Since the China Food and Drug Administration was launched during the cabinet restructuring of last March to supervise the full process of food production, circulation and consumption, a primary mission of provincial governments has been to correspondingly restructure their food safety monitoring mechanism.
During the reshuffle, the functions of quality inspection departments are intensified as they gain food safety jurisdiction previously held by health as well as industry and commerce departments.
To make sure the reshuffle runs smoothly and efficiently, the China Food and Drug Administration has sent out work teams to various provinces.

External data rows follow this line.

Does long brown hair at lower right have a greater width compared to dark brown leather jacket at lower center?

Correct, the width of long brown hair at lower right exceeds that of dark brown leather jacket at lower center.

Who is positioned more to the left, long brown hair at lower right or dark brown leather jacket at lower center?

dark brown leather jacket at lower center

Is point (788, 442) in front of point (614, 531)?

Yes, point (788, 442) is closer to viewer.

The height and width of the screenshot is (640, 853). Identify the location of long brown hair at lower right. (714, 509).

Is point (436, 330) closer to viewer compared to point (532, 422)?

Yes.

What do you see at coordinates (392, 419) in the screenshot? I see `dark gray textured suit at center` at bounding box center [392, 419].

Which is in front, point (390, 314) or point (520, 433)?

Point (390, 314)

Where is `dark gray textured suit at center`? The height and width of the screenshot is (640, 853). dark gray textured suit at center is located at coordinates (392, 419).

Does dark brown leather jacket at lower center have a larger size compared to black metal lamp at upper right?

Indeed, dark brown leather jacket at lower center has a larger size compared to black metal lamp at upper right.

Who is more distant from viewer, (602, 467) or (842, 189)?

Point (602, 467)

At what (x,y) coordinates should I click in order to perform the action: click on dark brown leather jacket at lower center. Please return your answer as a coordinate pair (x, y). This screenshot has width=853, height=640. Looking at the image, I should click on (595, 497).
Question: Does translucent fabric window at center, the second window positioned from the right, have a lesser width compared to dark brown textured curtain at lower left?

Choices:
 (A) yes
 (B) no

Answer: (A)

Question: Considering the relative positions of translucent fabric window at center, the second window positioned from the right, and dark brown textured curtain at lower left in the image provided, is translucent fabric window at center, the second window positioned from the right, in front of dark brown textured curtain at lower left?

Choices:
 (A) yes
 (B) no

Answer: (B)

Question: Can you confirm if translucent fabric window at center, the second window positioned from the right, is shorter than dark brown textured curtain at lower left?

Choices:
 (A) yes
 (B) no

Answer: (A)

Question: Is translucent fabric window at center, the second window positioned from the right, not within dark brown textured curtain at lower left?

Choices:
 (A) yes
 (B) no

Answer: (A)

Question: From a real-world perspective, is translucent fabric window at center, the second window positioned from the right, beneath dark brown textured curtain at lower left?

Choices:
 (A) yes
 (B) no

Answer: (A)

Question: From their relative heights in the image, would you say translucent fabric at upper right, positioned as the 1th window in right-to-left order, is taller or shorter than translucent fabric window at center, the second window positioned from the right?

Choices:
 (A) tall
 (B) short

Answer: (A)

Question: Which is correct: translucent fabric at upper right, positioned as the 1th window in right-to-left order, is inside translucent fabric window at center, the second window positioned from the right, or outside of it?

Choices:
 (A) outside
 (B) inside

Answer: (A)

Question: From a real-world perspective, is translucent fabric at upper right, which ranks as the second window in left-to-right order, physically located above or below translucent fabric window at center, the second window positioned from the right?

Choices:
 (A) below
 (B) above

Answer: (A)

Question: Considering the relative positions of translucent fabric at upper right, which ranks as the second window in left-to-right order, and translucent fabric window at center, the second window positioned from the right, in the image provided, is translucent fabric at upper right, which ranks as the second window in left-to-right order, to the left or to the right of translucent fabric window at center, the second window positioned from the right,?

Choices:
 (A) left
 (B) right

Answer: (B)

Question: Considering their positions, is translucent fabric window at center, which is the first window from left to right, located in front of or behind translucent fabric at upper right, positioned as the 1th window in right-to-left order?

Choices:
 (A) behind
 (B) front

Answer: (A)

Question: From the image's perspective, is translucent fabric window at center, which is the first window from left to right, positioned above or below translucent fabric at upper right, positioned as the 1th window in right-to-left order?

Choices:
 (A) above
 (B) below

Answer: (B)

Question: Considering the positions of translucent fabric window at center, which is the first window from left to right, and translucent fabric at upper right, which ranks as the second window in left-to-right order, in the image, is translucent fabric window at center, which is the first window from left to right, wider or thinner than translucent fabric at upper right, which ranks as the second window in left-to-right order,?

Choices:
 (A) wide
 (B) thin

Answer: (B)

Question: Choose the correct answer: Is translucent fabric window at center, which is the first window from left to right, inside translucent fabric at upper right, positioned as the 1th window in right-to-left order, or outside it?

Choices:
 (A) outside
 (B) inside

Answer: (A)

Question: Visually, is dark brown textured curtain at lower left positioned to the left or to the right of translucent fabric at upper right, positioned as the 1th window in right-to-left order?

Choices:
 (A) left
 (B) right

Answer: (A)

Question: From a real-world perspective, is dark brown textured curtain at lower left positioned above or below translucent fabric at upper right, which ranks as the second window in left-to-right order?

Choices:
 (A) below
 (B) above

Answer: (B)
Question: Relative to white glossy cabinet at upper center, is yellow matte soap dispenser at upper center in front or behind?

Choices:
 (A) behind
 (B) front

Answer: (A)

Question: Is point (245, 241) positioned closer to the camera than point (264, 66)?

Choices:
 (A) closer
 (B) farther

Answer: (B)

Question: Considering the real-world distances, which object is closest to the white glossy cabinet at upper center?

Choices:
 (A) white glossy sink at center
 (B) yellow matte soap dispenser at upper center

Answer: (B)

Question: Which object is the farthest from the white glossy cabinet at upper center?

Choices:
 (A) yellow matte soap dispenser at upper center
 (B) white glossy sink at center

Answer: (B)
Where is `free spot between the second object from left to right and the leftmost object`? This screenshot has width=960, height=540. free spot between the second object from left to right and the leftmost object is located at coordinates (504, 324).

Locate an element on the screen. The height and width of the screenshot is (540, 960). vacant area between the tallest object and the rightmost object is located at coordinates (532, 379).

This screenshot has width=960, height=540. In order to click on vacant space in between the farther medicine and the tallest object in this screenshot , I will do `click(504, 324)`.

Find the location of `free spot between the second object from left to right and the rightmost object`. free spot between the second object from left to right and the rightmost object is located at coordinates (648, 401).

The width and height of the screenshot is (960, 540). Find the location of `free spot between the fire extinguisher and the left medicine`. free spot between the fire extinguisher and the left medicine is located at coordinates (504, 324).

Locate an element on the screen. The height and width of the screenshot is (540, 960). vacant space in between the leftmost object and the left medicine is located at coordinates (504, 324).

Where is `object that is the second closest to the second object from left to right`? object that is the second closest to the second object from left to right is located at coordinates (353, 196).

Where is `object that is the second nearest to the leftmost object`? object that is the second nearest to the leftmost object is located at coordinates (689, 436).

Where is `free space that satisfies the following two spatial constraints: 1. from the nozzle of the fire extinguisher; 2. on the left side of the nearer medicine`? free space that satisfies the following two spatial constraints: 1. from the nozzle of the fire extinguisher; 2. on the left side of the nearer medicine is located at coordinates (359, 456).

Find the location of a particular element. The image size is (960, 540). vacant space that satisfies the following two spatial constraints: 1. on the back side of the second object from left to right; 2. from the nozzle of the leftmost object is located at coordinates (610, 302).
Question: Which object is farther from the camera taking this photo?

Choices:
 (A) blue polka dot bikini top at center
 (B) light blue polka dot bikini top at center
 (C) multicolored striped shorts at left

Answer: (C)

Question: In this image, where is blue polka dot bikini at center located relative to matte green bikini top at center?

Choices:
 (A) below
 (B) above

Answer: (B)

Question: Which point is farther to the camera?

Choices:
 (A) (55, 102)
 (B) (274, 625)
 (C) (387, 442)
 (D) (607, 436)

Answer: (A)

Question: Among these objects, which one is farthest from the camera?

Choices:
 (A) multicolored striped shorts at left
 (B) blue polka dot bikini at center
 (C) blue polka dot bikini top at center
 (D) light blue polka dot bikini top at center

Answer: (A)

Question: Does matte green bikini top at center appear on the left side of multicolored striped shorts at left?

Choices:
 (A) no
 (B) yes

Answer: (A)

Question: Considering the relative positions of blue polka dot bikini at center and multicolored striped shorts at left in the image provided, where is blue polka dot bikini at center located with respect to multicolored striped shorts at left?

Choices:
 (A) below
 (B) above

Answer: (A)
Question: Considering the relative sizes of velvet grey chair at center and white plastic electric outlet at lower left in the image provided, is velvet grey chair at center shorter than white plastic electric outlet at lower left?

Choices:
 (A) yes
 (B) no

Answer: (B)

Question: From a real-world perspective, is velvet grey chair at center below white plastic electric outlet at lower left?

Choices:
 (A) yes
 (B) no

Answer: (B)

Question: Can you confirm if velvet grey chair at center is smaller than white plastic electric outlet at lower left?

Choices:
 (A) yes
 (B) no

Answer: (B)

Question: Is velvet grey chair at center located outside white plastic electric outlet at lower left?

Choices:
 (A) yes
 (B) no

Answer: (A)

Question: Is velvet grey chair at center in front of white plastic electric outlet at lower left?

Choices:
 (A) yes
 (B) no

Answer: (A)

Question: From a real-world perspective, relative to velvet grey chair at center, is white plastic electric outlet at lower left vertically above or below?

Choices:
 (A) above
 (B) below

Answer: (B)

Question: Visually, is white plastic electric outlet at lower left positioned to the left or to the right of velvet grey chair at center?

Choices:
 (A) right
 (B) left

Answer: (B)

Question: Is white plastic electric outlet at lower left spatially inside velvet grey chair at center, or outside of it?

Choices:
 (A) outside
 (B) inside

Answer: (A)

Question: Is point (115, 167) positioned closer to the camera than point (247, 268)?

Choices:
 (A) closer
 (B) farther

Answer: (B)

While inspecting the work in Central China's Hunan province in mid-January, Liu Peizhi, vice-minister of the administration, urged provincial governments to complete the reshuffle as quickly as possible on the premise that the restructured outfits could have sufficient resources to fulfill the mission of the administration.
The administration is yet to announce the progress of the nationwide restructuring.
However, Li Hongyuan, director of the food and drug administration of Xiamen City in East China's Fujian province, was quoted by the Xiamen Daily as saying that more than two-thirds of 31 provincial regions in the Chinese mainland have completed relevant restructuring so far.
Yan Zuqiang, chief of the Shanghai Municipal Food and Drug Administration, said that one goal of the restructuring was to increase the number of grassroots inspectors.
Describing the human resources structure of the old monitoring mechanism as "olive-shaped," with the higher management on the top and grassroots inspectors on the bottom largely outnumbered by middle management, Yan said that law enforcement at the grassroots level has been very weak.
After the restructuring, he said, the number of local grassroots inspectors in Shanghai had risen to 1,700, representing the bulk of the city bureau's staff.